** PROBLEM DESCRIPTION **
If a line in the entries below holds the string "that", copy it.

** INPUT MATERIAL **

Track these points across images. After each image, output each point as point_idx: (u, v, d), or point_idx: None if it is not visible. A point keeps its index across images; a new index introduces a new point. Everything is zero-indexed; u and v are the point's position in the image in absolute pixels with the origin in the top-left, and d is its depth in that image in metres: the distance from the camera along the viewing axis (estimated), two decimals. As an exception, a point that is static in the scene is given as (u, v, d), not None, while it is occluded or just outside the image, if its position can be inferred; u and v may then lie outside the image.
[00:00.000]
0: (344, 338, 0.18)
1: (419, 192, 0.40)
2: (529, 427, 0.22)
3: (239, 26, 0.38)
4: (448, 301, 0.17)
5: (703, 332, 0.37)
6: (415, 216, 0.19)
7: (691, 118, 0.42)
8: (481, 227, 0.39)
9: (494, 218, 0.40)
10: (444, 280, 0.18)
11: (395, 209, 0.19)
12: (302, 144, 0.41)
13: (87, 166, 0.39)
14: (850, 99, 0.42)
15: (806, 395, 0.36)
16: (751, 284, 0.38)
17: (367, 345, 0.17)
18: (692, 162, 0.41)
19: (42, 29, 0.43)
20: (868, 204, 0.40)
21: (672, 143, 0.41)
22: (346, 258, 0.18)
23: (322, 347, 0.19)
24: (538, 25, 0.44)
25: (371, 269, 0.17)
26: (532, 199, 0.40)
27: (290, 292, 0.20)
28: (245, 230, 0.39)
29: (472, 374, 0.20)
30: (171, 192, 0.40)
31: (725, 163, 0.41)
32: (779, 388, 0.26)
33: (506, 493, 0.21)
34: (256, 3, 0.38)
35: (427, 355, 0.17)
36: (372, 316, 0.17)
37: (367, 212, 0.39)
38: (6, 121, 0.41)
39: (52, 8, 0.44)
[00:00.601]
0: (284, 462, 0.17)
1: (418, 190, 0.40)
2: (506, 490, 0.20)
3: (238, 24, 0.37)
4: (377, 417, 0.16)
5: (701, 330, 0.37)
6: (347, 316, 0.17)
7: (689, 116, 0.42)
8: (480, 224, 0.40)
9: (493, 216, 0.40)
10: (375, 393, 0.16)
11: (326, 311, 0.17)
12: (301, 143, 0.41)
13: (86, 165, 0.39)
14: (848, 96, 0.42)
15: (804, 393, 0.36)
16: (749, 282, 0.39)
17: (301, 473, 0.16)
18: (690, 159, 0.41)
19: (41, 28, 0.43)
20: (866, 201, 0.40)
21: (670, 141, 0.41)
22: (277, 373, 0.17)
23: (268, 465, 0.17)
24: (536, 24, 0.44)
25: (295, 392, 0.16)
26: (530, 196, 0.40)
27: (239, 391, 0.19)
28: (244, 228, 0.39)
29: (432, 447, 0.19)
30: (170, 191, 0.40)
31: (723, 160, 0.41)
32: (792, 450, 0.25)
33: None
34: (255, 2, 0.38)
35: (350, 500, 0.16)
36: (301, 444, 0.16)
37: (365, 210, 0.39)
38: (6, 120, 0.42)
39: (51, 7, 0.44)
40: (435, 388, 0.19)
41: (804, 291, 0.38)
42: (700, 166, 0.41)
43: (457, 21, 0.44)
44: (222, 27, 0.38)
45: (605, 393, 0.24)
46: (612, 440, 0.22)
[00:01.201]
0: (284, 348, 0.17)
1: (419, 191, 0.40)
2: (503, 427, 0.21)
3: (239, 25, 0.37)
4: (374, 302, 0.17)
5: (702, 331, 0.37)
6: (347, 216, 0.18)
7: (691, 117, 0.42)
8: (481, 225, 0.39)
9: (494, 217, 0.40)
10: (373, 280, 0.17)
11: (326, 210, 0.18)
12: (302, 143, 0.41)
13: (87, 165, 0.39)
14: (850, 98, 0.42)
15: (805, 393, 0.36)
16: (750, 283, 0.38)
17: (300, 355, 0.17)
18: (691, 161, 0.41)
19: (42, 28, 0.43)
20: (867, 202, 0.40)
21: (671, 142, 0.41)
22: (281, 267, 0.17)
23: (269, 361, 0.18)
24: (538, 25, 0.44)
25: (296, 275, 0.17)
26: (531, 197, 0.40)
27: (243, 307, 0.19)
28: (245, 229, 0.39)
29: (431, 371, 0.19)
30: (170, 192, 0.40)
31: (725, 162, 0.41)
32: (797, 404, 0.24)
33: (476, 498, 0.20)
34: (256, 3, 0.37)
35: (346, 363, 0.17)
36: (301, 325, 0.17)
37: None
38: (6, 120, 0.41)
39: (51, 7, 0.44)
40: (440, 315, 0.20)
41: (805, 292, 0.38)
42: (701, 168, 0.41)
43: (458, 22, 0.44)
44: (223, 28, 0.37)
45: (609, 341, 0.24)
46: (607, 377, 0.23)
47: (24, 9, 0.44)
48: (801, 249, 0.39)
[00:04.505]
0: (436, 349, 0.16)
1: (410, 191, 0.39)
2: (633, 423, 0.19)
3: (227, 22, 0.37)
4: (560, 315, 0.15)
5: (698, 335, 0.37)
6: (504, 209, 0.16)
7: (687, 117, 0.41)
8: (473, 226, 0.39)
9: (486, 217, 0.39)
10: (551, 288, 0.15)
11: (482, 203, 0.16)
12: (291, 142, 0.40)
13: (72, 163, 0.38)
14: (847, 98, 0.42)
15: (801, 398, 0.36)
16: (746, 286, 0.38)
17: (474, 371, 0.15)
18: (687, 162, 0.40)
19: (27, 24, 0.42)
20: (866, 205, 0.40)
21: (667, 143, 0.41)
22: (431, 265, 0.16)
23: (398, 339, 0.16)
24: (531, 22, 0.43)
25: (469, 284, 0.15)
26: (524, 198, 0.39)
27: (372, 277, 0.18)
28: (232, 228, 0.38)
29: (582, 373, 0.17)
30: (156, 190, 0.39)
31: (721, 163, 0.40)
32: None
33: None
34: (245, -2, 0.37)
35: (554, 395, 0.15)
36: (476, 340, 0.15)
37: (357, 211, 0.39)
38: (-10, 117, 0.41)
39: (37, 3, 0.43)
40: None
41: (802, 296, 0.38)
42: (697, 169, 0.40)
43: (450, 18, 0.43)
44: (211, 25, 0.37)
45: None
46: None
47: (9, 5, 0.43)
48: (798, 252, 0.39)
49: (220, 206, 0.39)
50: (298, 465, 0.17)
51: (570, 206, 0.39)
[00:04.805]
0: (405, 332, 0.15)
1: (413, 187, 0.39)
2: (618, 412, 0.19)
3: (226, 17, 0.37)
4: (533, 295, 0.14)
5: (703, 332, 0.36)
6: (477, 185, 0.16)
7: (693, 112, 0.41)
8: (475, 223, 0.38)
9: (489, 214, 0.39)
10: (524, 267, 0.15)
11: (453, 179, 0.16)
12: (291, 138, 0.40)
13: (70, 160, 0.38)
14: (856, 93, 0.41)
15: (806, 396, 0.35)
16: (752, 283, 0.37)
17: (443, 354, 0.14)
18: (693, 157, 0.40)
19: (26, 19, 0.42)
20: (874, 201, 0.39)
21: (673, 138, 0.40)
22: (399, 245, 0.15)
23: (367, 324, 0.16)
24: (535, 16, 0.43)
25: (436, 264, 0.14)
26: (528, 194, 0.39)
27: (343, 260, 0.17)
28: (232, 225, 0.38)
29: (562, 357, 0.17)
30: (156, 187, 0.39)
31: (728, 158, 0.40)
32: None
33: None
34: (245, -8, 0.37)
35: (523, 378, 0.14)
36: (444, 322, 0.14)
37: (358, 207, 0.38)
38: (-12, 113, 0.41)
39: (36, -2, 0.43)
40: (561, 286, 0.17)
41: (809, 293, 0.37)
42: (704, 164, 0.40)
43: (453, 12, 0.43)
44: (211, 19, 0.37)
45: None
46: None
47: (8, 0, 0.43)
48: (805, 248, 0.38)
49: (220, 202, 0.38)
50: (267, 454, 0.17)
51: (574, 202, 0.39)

==

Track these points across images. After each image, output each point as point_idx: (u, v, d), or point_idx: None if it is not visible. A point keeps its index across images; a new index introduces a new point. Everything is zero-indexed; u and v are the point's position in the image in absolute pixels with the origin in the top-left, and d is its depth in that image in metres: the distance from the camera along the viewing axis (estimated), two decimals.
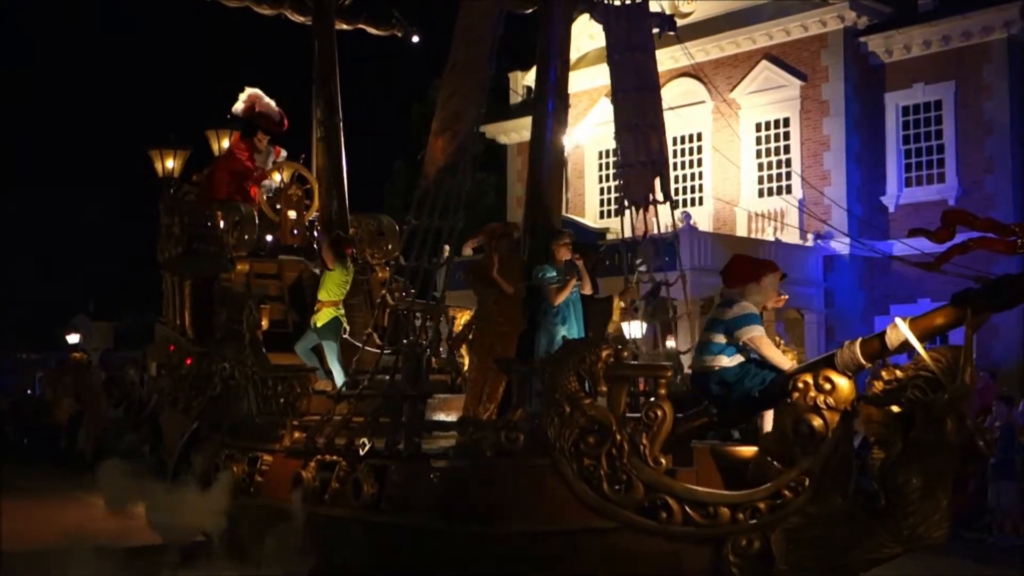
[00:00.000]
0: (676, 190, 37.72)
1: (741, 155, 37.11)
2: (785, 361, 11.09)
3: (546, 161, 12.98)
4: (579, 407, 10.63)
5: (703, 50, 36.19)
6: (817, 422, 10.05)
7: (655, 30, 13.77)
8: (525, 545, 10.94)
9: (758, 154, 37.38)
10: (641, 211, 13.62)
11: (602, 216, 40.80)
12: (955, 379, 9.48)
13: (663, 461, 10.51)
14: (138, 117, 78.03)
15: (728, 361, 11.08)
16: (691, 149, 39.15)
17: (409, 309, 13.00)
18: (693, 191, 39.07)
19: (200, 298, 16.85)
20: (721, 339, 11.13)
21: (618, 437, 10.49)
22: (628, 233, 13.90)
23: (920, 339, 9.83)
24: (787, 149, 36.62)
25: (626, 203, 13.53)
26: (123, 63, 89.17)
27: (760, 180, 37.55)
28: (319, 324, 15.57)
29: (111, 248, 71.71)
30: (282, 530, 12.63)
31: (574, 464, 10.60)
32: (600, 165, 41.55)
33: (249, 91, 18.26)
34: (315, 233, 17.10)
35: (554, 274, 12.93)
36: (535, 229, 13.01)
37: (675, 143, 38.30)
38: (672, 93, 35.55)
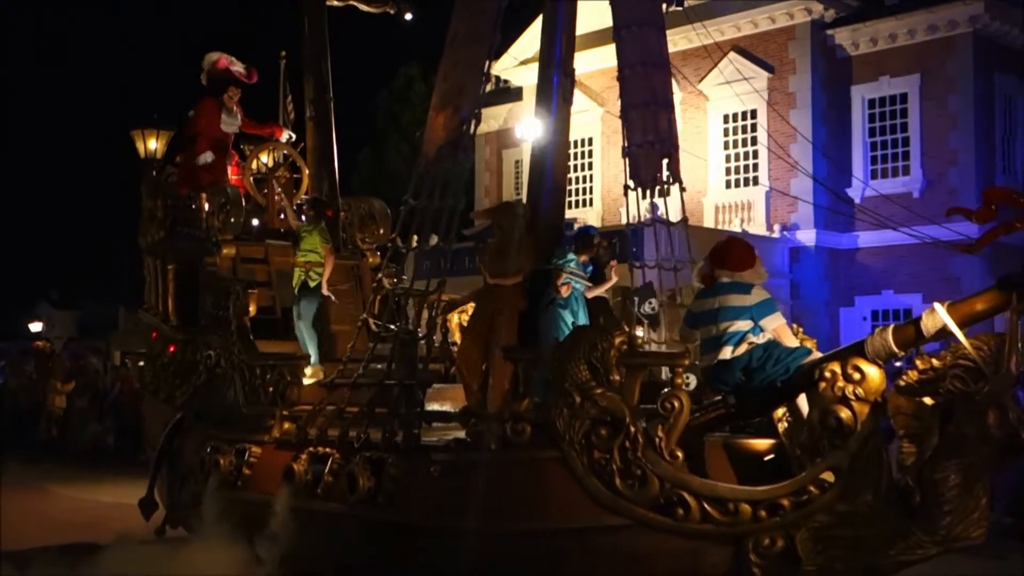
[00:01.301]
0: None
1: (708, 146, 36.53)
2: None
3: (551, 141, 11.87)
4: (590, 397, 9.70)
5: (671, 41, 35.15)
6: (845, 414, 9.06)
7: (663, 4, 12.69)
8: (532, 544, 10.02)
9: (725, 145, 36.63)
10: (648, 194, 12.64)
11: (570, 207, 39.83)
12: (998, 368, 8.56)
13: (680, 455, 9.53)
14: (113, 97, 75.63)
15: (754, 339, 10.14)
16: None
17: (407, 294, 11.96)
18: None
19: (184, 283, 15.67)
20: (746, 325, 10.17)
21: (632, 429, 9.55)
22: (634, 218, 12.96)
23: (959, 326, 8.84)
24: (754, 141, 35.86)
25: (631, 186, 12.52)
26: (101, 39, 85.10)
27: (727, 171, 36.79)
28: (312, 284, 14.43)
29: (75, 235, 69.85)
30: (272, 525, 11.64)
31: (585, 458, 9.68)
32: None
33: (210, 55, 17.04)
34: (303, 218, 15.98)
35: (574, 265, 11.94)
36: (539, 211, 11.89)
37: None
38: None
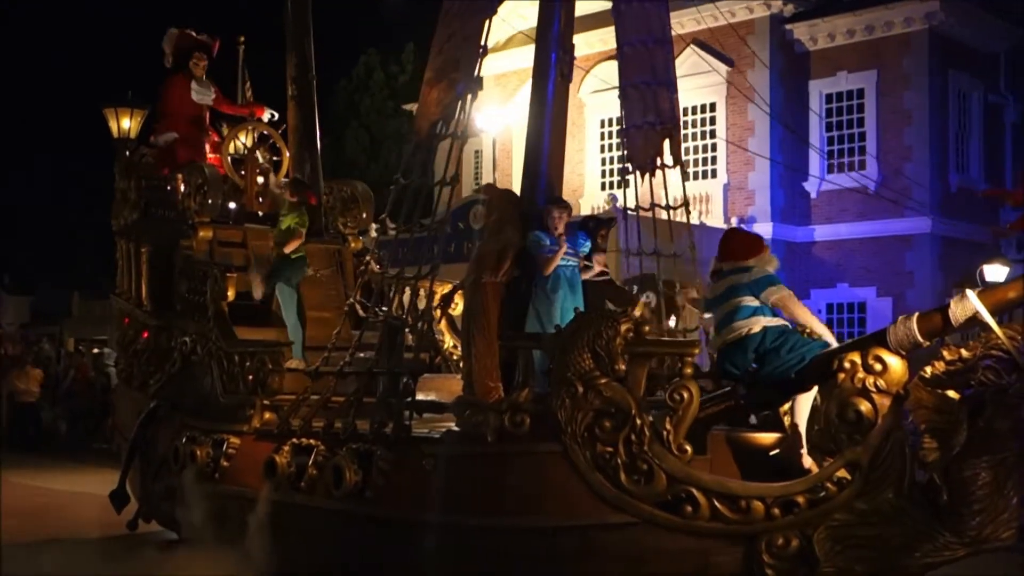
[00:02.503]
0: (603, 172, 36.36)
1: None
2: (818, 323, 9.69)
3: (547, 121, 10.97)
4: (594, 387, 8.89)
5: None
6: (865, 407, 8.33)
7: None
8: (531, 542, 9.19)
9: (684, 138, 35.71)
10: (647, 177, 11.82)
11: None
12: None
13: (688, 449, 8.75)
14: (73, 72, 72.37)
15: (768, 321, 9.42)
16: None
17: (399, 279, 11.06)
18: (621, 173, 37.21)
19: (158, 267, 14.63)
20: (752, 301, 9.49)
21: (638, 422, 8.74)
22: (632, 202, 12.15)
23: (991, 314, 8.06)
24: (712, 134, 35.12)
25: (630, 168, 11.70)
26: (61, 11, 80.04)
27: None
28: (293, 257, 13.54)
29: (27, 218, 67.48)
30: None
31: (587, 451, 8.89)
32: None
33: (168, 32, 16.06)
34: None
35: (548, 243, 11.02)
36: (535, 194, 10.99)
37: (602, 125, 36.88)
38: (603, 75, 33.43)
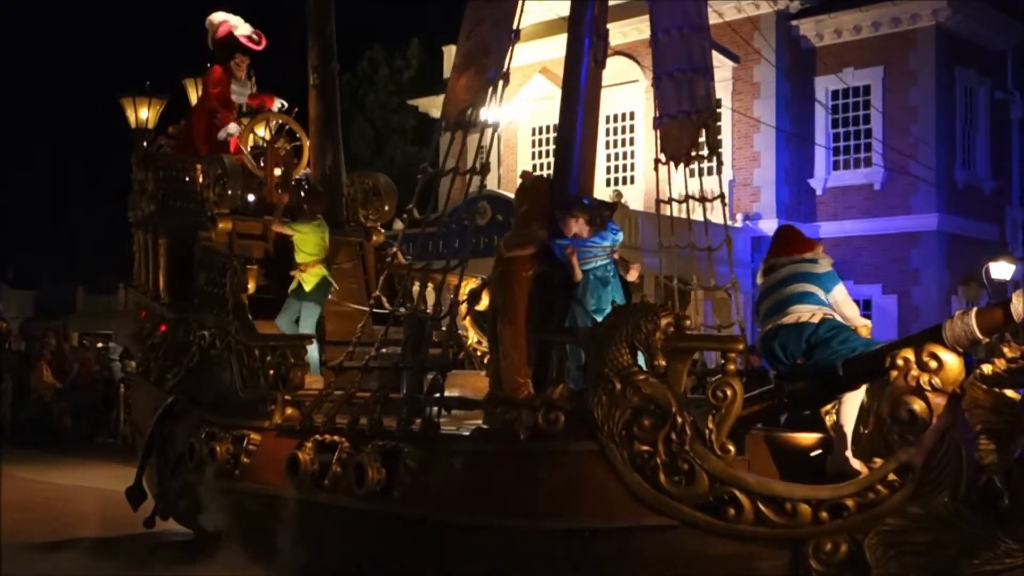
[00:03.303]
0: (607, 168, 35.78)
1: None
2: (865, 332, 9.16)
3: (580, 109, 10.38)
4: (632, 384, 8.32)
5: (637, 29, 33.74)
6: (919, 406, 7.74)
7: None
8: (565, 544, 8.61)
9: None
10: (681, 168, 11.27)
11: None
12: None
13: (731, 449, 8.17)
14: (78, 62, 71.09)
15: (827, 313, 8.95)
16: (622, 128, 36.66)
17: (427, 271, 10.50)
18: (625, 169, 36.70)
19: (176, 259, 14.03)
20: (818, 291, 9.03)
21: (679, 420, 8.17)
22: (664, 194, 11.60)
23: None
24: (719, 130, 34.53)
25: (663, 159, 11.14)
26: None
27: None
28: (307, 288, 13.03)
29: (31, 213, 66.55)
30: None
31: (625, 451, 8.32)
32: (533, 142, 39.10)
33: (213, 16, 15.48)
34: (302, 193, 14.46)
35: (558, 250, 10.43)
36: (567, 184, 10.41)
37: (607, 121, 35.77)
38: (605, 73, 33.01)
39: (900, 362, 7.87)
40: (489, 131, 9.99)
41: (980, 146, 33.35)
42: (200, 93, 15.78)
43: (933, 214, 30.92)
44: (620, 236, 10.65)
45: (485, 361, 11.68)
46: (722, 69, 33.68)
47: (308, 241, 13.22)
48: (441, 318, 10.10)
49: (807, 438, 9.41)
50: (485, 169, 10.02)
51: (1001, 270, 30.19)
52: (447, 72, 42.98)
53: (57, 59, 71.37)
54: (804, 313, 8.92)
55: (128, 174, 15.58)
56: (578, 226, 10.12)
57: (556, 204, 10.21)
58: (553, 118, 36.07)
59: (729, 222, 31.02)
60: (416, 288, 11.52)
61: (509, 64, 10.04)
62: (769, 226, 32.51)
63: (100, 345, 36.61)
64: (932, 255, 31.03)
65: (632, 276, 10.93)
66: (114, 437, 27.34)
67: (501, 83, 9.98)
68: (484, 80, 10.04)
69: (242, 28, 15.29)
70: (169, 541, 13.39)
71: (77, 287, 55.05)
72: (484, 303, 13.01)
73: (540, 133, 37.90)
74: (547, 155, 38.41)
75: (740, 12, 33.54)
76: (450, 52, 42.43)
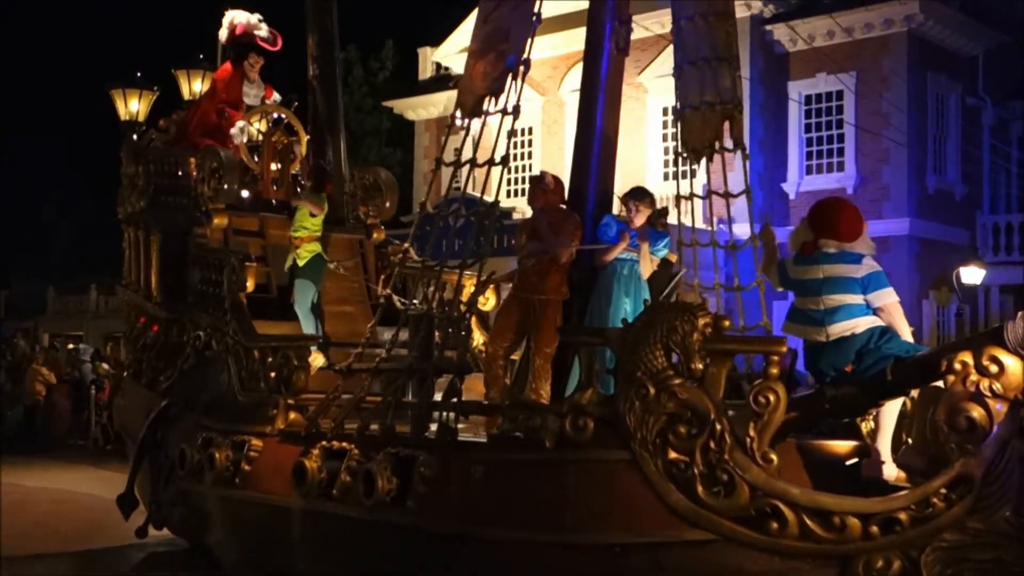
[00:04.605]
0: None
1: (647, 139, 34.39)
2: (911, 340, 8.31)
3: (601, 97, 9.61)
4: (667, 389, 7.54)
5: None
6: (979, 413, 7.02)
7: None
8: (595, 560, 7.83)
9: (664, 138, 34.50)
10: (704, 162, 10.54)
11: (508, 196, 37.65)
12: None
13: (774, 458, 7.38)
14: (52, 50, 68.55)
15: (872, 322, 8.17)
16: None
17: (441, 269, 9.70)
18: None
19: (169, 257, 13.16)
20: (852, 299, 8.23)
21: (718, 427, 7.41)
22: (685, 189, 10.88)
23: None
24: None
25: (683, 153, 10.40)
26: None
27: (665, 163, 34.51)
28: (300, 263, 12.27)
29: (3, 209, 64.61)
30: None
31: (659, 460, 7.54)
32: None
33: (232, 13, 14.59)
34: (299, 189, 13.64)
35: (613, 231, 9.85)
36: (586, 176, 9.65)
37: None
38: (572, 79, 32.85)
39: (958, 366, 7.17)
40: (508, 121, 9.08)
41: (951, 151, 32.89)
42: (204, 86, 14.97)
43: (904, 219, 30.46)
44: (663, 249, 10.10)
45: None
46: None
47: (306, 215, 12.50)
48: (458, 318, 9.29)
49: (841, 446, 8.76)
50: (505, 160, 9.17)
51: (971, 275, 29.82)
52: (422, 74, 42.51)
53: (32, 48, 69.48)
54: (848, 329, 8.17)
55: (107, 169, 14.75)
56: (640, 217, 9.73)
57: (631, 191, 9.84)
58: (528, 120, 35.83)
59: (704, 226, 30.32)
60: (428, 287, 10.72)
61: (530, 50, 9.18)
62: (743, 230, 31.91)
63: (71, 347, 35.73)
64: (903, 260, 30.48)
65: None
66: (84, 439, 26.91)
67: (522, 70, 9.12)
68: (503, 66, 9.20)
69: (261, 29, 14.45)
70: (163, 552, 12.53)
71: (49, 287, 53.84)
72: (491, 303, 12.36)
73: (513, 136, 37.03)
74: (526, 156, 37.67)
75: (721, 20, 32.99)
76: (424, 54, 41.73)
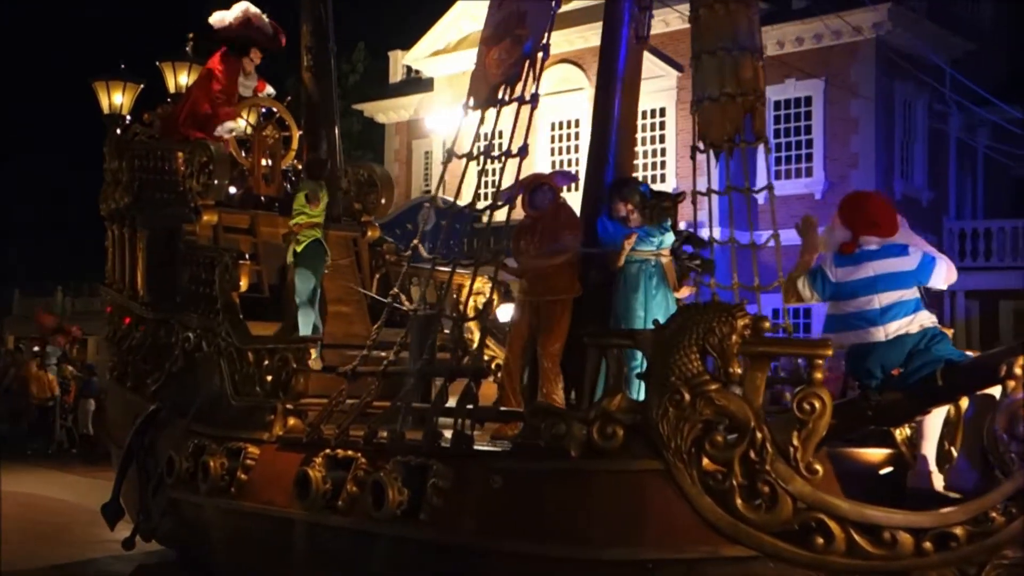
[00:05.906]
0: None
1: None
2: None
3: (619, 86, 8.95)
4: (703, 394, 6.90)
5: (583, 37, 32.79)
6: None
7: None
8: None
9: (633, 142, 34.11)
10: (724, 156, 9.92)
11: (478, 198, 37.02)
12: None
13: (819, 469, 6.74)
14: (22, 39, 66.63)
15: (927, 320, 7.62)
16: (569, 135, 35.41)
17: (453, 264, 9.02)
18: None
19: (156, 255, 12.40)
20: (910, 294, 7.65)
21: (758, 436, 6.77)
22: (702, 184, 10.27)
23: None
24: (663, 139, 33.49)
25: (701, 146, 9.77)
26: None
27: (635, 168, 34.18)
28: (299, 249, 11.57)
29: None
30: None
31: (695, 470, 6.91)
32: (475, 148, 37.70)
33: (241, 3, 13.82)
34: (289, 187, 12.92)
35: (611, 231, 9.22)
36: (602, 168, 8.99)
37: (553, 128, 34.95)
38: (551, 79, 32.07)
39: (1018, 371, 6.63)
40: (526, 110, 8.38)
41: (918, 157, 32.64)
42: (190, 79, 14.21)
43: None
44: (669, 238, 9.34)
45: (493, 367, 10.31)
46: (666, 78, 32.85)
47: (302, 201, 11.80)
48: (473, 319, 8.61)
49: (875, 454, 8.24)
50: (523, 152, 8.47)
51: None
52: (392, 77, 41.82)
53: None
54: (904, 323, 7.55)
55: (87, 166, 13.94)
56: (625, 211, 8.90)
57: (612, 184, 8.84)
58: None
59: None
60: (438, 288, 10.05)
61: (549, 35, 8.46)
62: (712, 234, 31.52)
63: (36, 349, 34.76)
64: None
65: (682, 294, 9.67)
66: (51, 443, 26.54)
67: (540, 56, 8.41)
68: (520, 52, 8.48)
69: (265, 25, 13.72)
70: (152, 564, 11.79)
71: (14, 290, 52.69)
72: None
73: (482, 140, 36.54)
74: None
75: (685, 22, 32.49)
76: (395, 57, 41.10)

** RESULT FOR THIS TASK **
Track these points across images. After each image, output each point as point_idx: (u, v, d), or point_idx: None if it is not visible. A point keeps its index across images; a new index introduces a new point. Everything is zero-indexed; u and v are the point's position in the image in absolute pixels with the origin in the top-left, and d is its depth in that image in metres: the distance from the camera along the viewing axis (estimated), two decimals. As an exception, a point that is static in the scene is given as (u, v, d), not None, while it is occluded or just outside the image, if its position can be inferred; u and v may then lie outside the image.
Track these points across images. After each image, output each point as point_idx: (u, v, d), or point_idx: None if it is not visible. A point keeps its index across images; a new index introduces a new point. Everything is zero-indexed; u and v are the point's position in the image in absolute pixels with the origin in the top-left, and d is its depth in that image in metres: the distance from the camera along the viewing axis (estimated), two decimals.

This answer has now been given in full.